### TASK OBJECTIVE
Every line below containing the word "knee" should be found and copied.

### RECORDS SHOWN
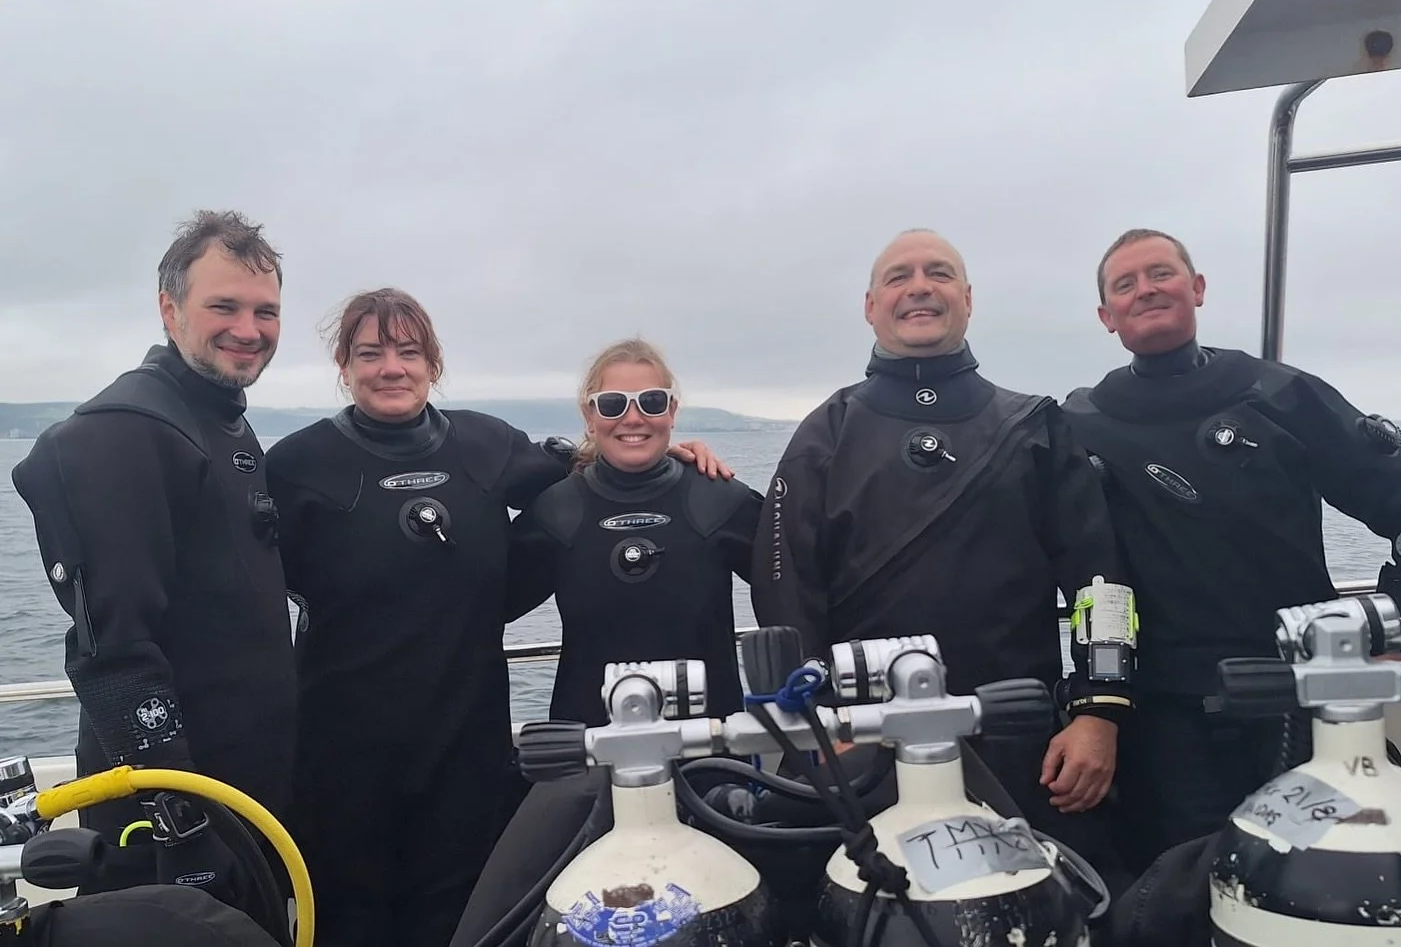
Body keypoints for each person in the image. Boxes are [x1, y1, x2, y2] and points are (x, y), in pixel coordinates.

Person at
---
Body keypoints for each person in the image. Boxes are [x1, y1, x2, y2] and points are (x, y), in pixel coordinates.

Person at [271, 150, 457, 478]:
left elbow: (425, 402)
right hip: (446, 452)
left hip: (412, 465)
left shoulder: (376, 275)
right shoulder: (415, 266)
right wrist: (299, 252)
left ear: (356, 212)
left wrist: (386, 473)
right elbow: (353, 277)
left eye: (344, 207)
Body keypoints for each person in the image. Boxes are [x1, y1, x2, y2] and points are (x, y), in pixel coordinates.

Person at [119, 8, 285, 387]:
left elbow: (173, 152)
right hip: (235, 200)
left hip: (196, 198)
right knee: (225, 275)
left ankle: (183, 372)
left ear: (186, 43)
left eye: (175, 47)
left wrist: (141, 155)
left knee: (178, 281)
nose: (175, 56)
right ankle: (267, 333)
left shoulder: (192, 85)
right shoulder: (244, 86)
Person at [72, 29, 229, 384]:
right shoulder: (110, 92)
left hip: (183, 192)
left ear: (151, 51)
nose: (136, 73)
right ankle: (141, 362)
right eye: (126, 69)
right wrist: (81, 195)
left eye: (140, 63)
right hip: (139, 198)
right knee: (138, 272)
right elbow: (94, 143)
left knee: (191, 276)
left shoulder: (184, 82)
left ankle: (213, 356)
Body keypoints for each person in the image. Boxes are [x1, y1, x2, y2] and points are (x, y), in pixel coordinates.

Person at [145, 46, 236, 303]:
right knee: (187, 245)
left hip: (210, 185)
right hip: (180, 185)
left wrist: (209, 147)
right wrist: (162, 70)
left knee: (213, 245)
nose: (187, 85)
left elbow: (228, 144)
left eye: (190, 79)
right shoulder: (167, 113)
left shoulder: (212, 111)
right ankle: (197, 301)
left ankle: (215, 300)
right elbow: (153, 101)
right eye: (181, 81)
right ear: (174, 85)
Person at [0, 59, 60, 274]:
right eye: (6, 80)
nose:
---
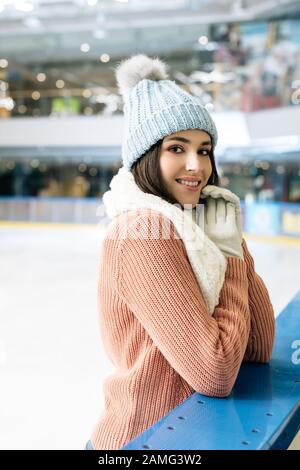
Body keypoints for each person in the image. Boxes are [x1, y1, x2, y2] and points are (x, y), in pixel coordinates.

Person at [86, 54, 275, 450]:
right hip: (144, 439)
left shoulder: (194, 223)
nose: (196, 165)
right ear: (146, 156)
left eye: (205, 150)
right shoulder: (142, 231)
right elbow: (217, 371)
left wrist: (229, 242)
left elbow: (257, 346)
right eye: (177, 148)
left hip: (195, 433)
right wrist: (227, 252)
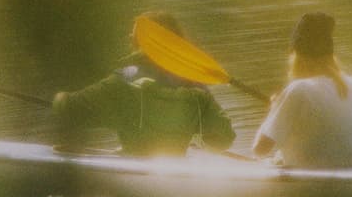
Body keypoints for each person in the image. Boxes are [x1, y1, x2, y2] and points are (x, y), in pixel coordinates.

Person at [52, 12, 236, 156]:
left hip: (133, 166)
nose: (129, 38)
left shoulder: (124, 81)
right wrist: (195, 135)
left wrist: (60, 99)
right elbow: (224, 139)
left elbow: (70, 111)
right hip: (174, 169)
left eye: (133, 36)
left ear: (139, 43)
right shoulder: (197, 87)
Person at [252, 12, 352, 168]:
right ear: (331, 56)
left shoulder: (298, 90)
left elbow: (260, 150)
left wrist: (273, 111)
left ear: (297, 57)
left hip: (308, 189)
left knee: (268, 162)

### SOLUTION TO THIS TASK
right knee: (225, 275)
left knee: (178, 281)
right knee: (138, 272)
left knee: (191, 276)
right knee: (187, 245)
left knee: (213, 245)
left knee: (268, 162)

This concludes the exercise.